At the cash register, the mother and daughter were paying. We struck up a conversation. Her name was Juliet. We girls should definitely go and visit her and her five children. All home-schooled so we are often home. This one is Elizabeth. I was going to say I had a best friend named Elizabeth whom I haven’t spoken to in years, but I didn’t because that would’ve been depressing. She had an espresso machine and she’d be happy for us to visit them, whenever we were passing by.

“We’d would really love to. I miss homes.”

“That’s what I figured. I’ve invited Carleton students over before, but none have actually come yet.”

“We get busy, you know,” I mumbled. Her disappointment was not immense but it was still surprising we were not the first she invited over. Maybe she wants to socialize her children with respectful, responsible young adults? And my friend and I are not very formidable to approach. We look like children after all and have the same needs.

The jingly door jingled their departure. Imagining drinking coffee in her living room with her home-schooled children draped over the furniture and floor like Dali clocks, I bought some fish earrings among other stuff. We went to Family Fare and I bought a pomegranate. It seemed like a good move. We saw Lena there. She seemed sorry for something and I told her she had nothing to be sorry for.

Then I walked back.

The hat I got at the thrift store seemed more and more ridiculous the closer I got to campus, but I refused to take it off. Removing it would be defeat. Mortify your senses. Regret is important. Regret is growth.

The point of this whole thing is to say that the mood of my day is not just contained in the mood of my day. The point is to be honest about my experience of today.

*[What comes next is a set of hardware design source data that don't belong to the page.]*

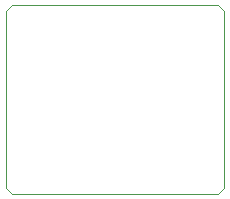
<source format=gbr>
G04 #@! TF.GenerationSoftware,KiCad,Pcbnew,5.1.0-060a0da~80~ubuntu18.04.1*
G04 #@! TF.CreationDate,2019-04-03T19:32:02+02:00*
G04 #@! TF.ProjectId,mav_sbus_bridge,6d61765f-7362-4757-935f-627269646765,rev?*
G04 #@! TF.SameCoordinates,Original*
G04 #@! TF.FileFunction,Profile,NP*
%FSLAX46Y46*%
G04 Gerber Fmt 4.6, Leading zero omitted, Abs format (unit mm)*
G04 Created by KiCad (PCBNEW 5.1.0-060a0da~80~ubuntu18.04.1) date 2019-04-03 19:32:02*
%MOMM*%
%LPD*%
G04 APERTURE LIST*
%ADD10C,0.050000*%
G04 APERTURE END LIST*
D10*
X159500000Y-113000000D02*
X159000000Y-113500000D01*
X159000000Y-97500000D02*
X159500000Y-98000000D01*
X141000000Y-98000000D02*
X141500000Y-97500000D01*
X141000000Y-113000000D02*
X141500000Y-113500000D01*
X159000000Y-113500000D02*
X141500000Y-113500000D01*
X159500000Y-98000000D02*
X159500000Y-113000000D01*
X141500000Y-97500000D02*
X159000000Y-97500000D01*
X141000000Y-113000000D02*
X141000000Y-98000000D01*
M02*

</source>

It is October 2 and sometimes life is a perfect pumpkin, but pumpkins can get rolling too quickly, depending on the degree of the slope.

I doubted so much today, my English major, my outfit, my point, the point of this article. There really isn’t a point! Even after trying to find one, I’ve failed!

Maybe the point is the failure to deliver a point to you. Failure, my little friend, a gourd of unclear proportions. The school year is in full swing and we are rolling along down the hill like pumpkins. And while we do that, the best thing we can be is honest. Honest as pumpkin pie because there is no reason to not be—it’ll bite you in the butt later if you don’t try. Besides it’s boring here sometimes. Why not kindle some friendly drama, some intrigue, within yourself? Why not interrogate your own thought? Each emotion can be isolated and discussed or at a minimum felt to its proper extent. Honestly, I have a lot of reasons to be in a good and bad mood right now, but I have one reason to talk about it: to feel it more fully because it’s fricken life. And when we understand the nature of the beast, the beast is less angry for it.